Yesterday I felt that maybe the Lord was pointing me toward Matthew 6:33 as a verse to explore to help me get to the root of what's causing my angst.  This verse says, "But seek first His kingdom and His righteousness, and all these things will be given to you as well."  The surrounding verses tell us not to worry about the physical needs of this world, not to focus on the treasures in this world, but to focus on what God focuses on (His kingdom business) and to focus on living in a manner that pleases Him.  Thus I was thinking that maybe the Lord was telling me that the root of my frustration was that my focus has been wrong -- on cleaning my house instead of on His kingdom and living to please Him.  Then I think I began thinking too hard or something.  I was talking through my thoughts and feelings with God and began thinking that my frustrations were caused by my not trying hard enough - not being diligent enough to accomplish what I want to accomplish around the house.  It made a lot of sense to me and I could see how I could definitely make better use of my time and accomplish more. 

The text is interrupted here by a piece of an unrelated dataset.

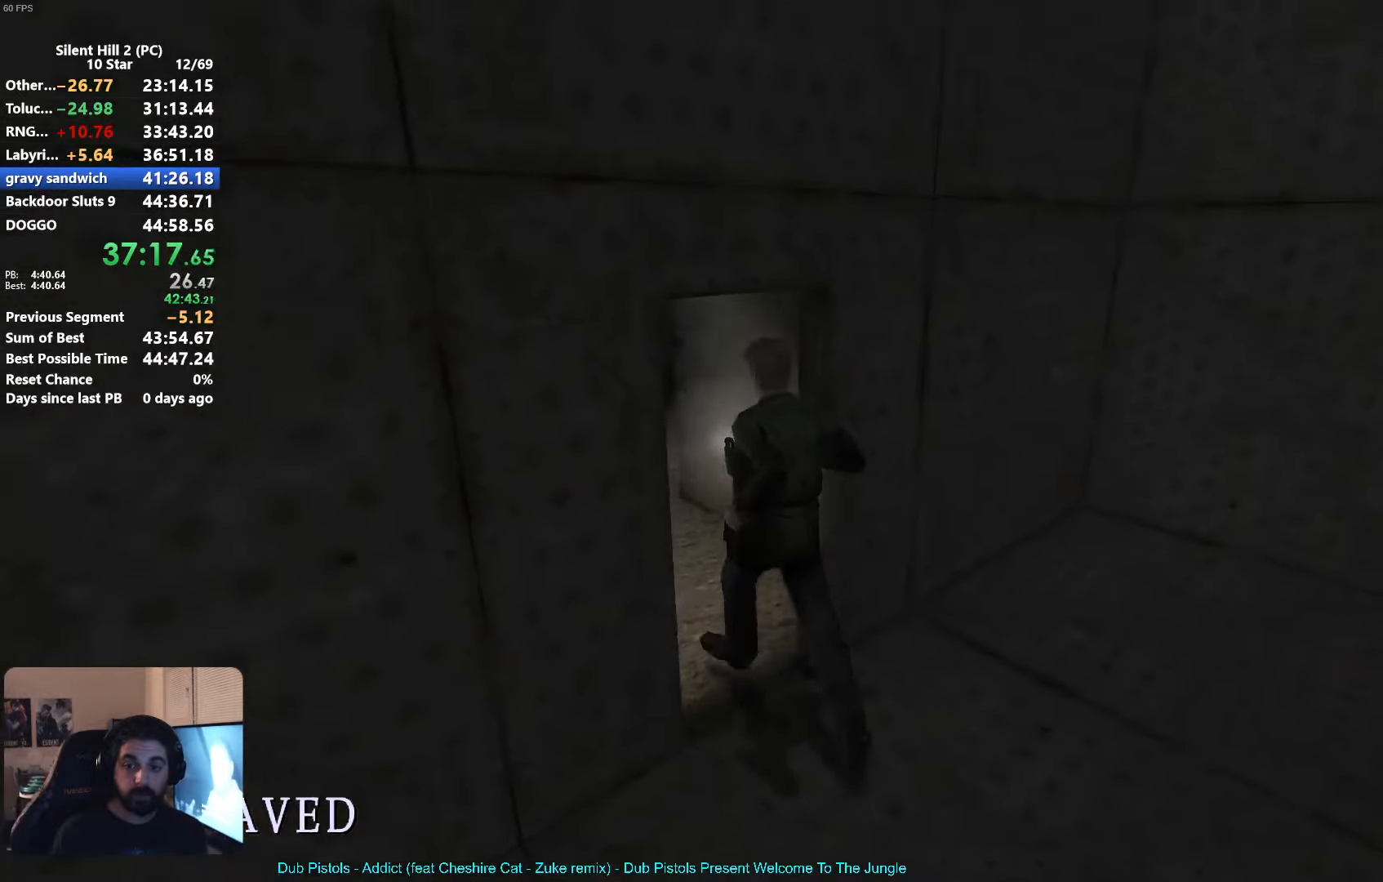
{"buttons": [], "left_stick": "down-left", "button_events": [[267, "X", "up"]]}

Thinking I had figured out what my problem was, I began journaling about it.  I titled my entry "Actually Doing," and began writing about my "revelation" that my frustration is a result of my not doing enough each day.  My thoughts on what the root of my problem was had moved away from Matthew 6:33 -- seeking first His kingdom and His righteousness.  In the middle of writing, I felt the urge to read the verse at the bottom of the page in my journal to see if it might pertain to what I was journaling about.  (The journal I'm using has verses printed at the bottom of each page.)  I stared in stunned silence at the words of Matthew 6:33, printed right there before my eyes.  Obviously God was saying, "Wait, you missed what I was trying to tell you."  As I went back and reconsidered what relevance this verse might have to my frustrations, I came to this conclusion:

Yes, I do need to be diligent in accomplishing my tasks each day, 
but I must have the right focus, making sure I've selected 
the right tasks for my to-do list for the day.  
Cleaning windows has its time and place, 
but people and God's kingdom are more important.  

I also see this lesson: To know God's will and His voice,
we must read His Word and be aware of the verses
that He puts on our hearts, in our minds, and
at the bottom of journal pages (or wherever He 
may choose for you to come across it).